Excerpt provided Start Marker

Of course it's serious.

You are entierly missing the point by quoting the compliance programs followed by AWS whose sole business is being a third party hoster.

For most business, what you call sensitive data is customers and orders listing, payment history, inventory if you are dealing in physical goods and HR related files. These are not state secrets. Encryption and a modicum of physical security go a long way.

I personally find the idea that you shouldn't store a local backup of this kind of data out of security concern entirely laughable. But that's me.


This is quite a significant revision to your previous statement that there’s nothing about a data center that makes it more secure than your house.

This attitude that your data isn’t very important, so it’s fine to not be very concerned about it’s security, while not entirely uncommon, is something most organisations try to avoid when choosing vendors. It’s something consumers are generally unconcerned about, until a breach occurs, and The Intercept write an article about it. At which point I’m sure all the people ITT who are saying it’s fine to take your production database home would be piling on with how stupid the company was for doing ridiculous things like taking a copy of their production database home.


> This is quite a significant revision to your previous statement that there’s nothing about a data center that makes it more secure than your house.

I said there was nothing magical about data centers security, a point I stand with.

It's all about proper storage (encryption) and physical security. Obviously, the physical security of an AWS data center will be tighter that your typical SME but in a way which is of no significance to storing backups.

> This attitude that your data isn’t very important

You are once again missing the point.

It's not that your data isn't important. It's that storing it encrypted in a sensible place (and to be clear by that I just mean not lying around - a drawer in an office or your server room seems perfectly adequate to me) is secure enough.

The benefits of having easily available backups by far trump the utterly far fetched idea that someone might break into your office to steal your encrypted backups.


> It's that storing it encrypted in a sensible place (and to be clear by that I just mean not lying around - a drawer in an office or your server room seems perfectly adequate to me) is secure enough.

In the SME space some things are "different", and if you've not worked there it can be hard to get one's head around it:

A client of mine was burgled some years ago.

Typical small business, offices on an industrial estate with no residential housing anywhere nearby. Busy in the daytime, quiet as the grave during the night. The attackers came in the wee small hours, broke through the front door (the locks held, the door frame didn't), which must have made quite a bit of noise. The alarm system was faulty and didn't go off (later determined to be a 3rd party alarm installer error...)

All internal doors were unlocked, PCs and laptops were all in plain sight, servers in the "comms room" - that wasn't locked either.

The attacker(s) made a cursory search at every desk, and the only thing that was taken at all was a light commercial vehicle which was parked at the side of the property, its keys had been kept in the top drawer of one of the desks.

The guy who looked after the vehicle - and who'd lost "his" ride - was extremely cross, everyone else (from the MD on downwards) felt like they'd dodged a bullet.

Physical security duly got budget thrown at it - stable doors and horses, the way the world usually turns.


But how many of those splashy breaches ended up being because of the off-site backup copy of the database at the CEO's house?


Once you're big enough to afford a CISO, you're likely big enough to afford office space with decent physical security to serve as a third replicated database site to complement your two datacenters.

These solutions are not one-size-fits-all. What works for a small startup isn't appropriate for a 100+ person company.


Yes, I agree. Small companies typically are very bad at security.

Excerpt provided End Marker

■ **What to do**
In the excerpt above, what was the only thing stolen in the burglary at the client's offices?

Data listing Start Marker

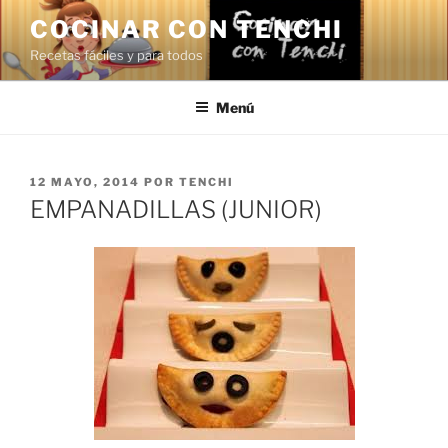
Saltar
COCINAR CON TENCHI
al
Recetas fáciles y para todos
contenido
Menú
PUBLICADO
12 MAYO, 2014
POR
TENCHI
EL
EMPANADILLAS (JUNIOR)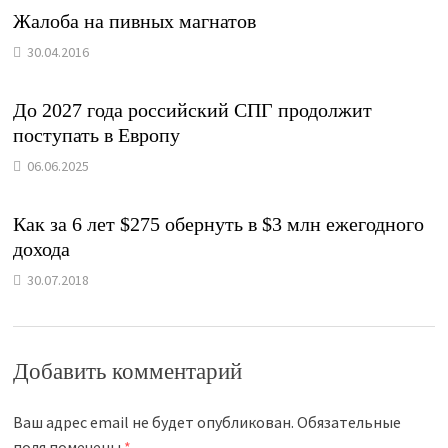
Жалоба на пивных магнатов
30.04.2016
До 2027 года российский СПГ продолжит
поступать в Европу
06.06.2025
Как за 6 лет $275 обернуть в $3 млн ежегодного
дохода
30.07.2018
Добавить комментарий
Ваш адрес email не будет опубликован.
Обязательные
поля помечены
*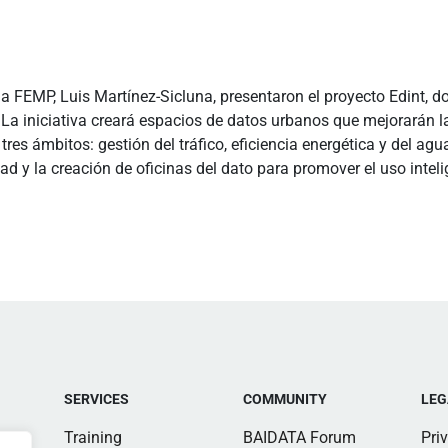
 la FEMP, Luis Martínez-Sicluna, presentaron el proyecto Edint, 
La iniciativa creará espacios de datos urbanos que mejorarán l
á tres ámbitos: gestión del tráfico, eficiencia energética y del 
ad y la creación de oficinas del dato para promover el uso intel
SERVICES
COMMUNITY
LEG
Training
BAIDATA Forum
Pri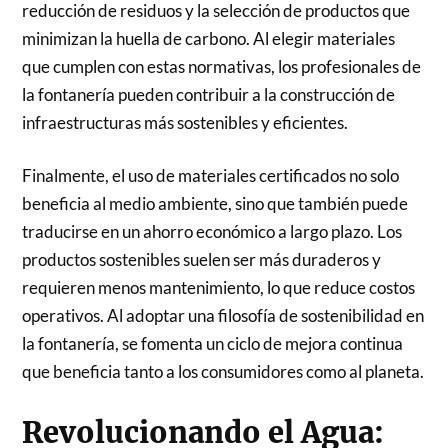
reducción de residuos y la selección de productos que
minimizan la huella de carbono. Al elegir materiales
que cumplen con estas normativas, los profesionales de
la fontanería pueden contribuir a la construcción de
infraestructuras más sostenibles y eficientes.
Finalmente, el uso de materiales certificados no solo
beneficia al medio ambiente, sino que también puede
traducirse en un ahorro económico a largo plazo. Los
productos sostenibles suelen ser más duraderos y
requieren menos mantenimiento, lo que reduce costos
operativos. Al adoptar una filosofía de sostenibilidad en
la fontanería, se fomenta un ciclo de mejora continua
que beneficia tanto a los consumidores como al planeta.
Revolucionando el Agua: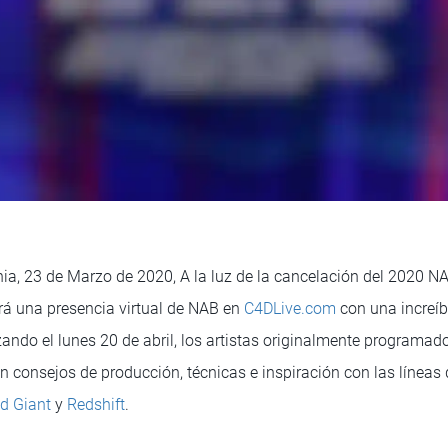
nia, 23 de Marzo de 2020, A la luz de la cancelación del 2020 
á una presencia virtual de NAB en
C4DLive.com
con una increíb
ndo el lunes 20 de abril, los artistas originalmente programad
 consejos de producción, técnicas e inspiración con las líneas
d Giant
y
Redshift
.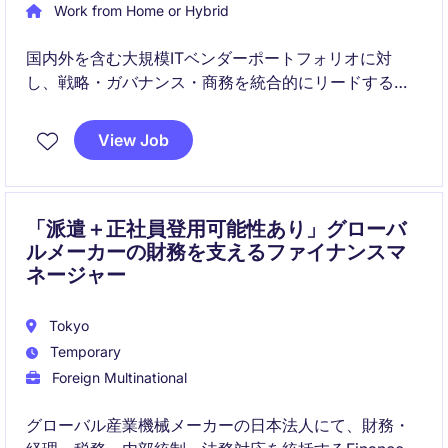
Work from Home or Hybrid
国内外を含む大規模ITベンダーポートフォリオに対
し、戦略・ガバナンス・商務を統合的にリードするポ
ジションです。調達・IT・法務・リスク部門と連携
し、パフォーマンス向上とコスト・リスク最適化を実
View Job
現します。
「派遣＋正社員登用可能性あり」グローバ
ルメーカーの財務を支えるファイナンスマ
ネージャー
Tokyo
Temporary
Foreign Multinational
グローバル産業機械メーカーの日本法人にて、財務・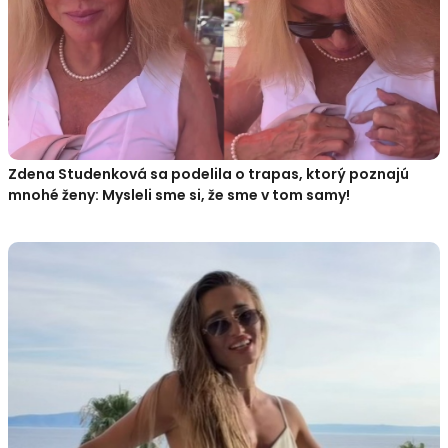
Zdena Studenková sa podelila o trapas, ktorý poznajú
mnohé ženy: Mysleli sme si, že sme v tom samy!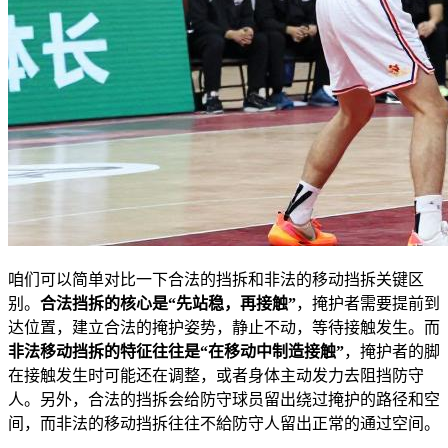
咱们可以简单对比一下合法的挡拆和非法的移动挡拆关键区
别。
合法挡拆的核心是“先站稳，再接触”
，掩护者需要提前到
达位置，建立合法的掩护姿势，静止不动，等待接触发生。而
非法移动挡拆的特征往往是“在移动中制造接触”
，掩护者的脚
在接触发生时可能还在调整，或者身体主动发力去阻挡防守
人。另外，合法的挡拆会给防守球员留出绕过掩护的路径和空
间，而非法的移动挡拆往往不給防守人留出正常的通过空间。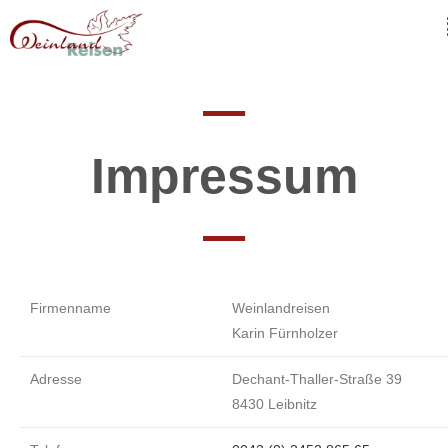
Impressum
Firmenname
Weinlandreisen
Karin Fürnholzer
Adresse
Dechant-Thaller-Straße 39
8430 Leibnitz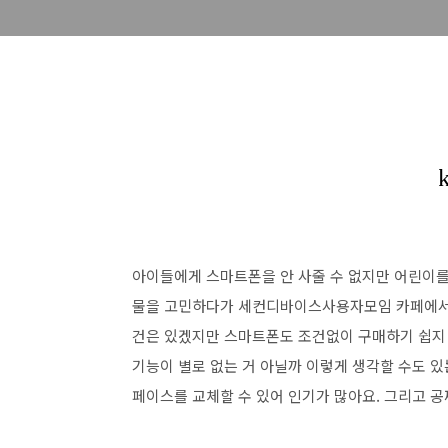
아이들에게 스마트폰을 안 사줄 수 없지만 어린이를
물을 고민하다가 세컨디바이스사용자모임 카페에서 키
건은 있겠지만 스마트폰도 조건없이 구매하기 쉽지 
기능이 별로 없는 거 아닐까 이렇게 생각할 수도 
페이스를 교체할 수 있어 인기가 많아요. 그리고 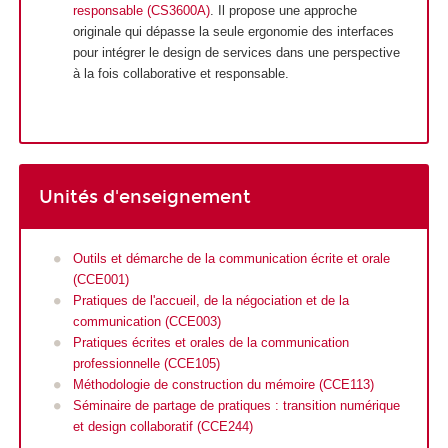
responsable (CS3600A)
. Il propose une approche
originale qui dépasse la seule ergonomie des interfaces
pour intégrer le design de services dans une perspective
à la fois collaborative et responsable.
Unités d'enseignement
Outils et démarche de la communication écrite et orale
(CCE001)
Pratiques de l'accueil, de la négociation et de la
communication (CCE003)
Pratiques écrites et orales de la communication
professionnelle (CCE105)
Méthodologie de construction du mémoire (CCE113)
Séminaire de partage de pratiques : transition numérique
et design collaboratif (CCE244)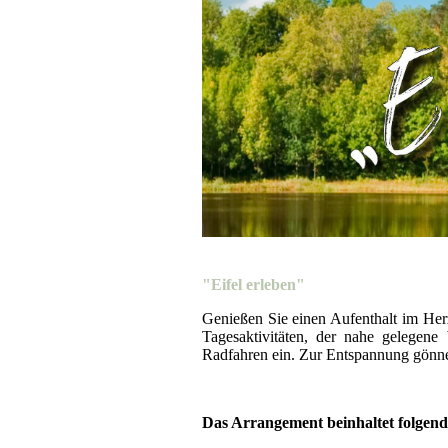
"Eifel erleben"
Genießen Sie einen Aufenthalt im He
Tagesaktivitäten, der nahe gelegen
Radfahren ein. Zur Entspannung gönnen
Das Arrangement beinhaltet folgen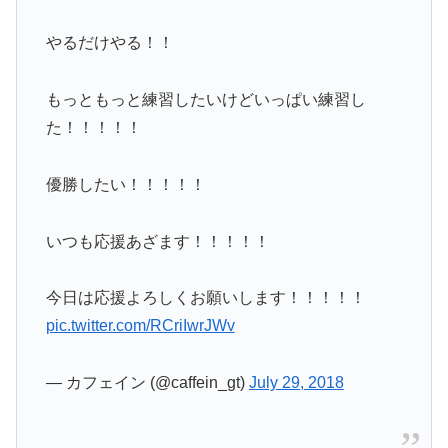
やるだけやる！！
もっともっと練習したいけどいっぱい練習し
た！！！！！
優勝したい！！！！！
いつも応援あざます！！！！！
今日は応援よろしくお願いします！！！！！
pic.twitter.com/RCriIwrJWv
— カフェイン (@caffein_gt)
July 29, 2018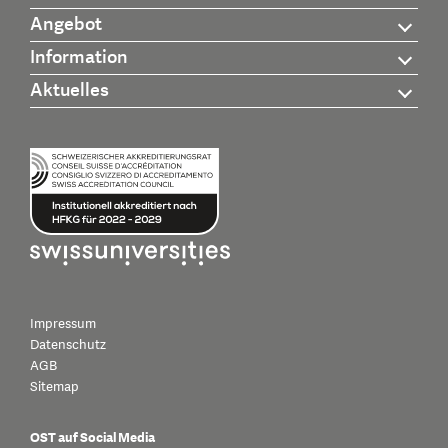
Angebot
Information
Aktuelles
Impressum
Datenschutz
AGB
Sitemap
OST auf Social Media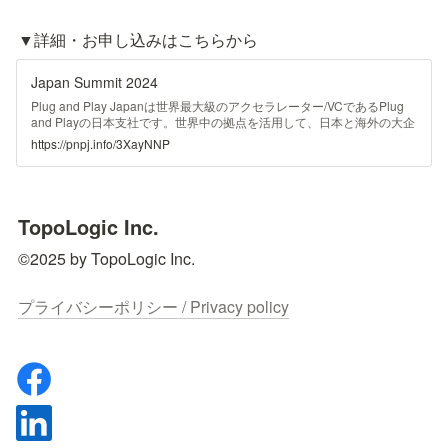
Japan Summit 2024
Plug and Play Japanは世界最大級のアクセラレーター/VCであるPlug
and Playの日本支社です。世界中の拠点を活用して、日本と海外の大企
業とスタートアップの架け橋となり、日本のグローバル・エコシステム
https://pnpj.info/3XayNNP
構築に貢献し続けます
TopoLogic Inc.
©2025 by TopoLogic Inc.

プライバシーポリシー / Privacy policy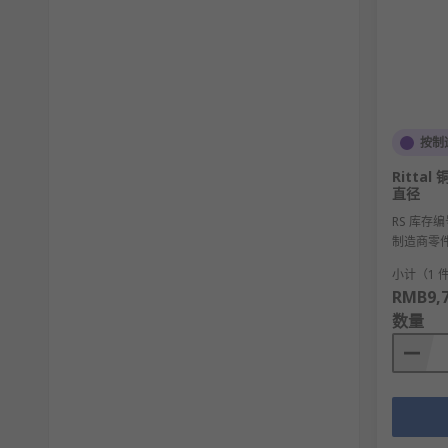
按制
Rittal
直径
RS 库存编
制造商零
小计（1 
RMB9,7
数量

Data listing End Marker

■ **Answer below**
A light commercial vehicle parked at the side of the property, whose keys had been kept in the top drawer of a desk.